Lors de son intervention dans l’émission Sbeh El Ward sur Jawhara FM, M. Halouas a précisé que des contrebandiers avaient mis en place des pages Facebook dédiées à la commercialisation de poussins, échappant totalement à tout contrôle vétérinaire. Selon lui, ces pratiques constituent une menace directe pour la santé publique, exposant les élevages à des risques accrus de maladies aviaires transmissibles et d’épidémies, pouvant entraîner des pertes massives dans le cheptel et compromettre la sécurité alimentaire au niveau régional et national.

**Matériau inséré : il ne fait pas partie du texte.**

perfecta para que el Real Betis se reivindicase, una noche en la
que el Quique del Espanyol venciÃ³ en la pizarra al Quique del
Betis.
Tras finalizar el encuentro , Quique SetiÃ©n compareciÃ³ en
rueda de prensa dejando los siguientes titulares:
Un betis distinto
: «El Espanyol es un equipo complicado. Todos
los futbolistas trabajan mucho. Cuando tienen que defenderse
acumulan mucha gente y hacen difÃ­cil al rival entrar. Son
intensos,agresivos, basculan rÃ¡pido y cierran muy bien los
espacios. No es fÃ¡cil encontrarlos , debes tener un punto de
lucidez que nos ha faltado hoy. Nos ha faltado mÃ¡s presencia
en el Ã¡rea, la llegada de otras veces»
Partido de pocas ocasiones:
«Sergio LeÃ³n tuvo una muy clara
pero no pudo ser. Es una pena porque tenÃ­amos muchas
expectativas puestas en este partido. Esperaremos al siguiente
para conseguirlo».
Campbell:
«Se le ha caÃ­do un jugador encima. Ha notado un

Outre les implications sanitaires, cette contrebande engendre également de graves déséquilibres économiques. La vente de poussins à des prix inférieurs au coût réel de production crée une distorsion du marché, entraînant une pression à la baisse sur les revenus des éleveurs légitimes. Une telle situation risque de décourager la production locale, affectant la stabilité et la durabilité de la filière avicole, qui constitue pourtant un pilier important de l’économie agricole de la région de Mahdia.
Le syndicaliste a noté que des pertes économiques indirectes pourraient se traduire par une réduction des investissements dans les exploitations, un affaiblissement de la compétitivité des producteurs tunisiens et, à terme, une augmentation de la dépendance aux importations. Dans ce contexte, l’action concertée de tous les acteurs du secteur — autorités vétérinaires, producteurs, distributeurs et forces de contrôle — apparaît indispensable pour limiter la propagation de ce phénomène.
Mohamed Ali Halouas a également insisté sur la dimension préventive de la lutte contre la contrebande, rappelant que la circulation de poussins non contrôlés favorise l’émergence et la diffusion de pathologies, pouvant provoquer des crises sanitaires d’ampleur, affectant non seulement la filière avicole mais aussi l’ensemble de la chaîne agroalimentaire. Selon lui, la mise en place de mesures de traçabilité, de certification sanitaire et d’encadrement strict des ventes en ligne constitue la condition sine qua non pour assurer la viabilité économique et la sécurité sanitaire du secteur.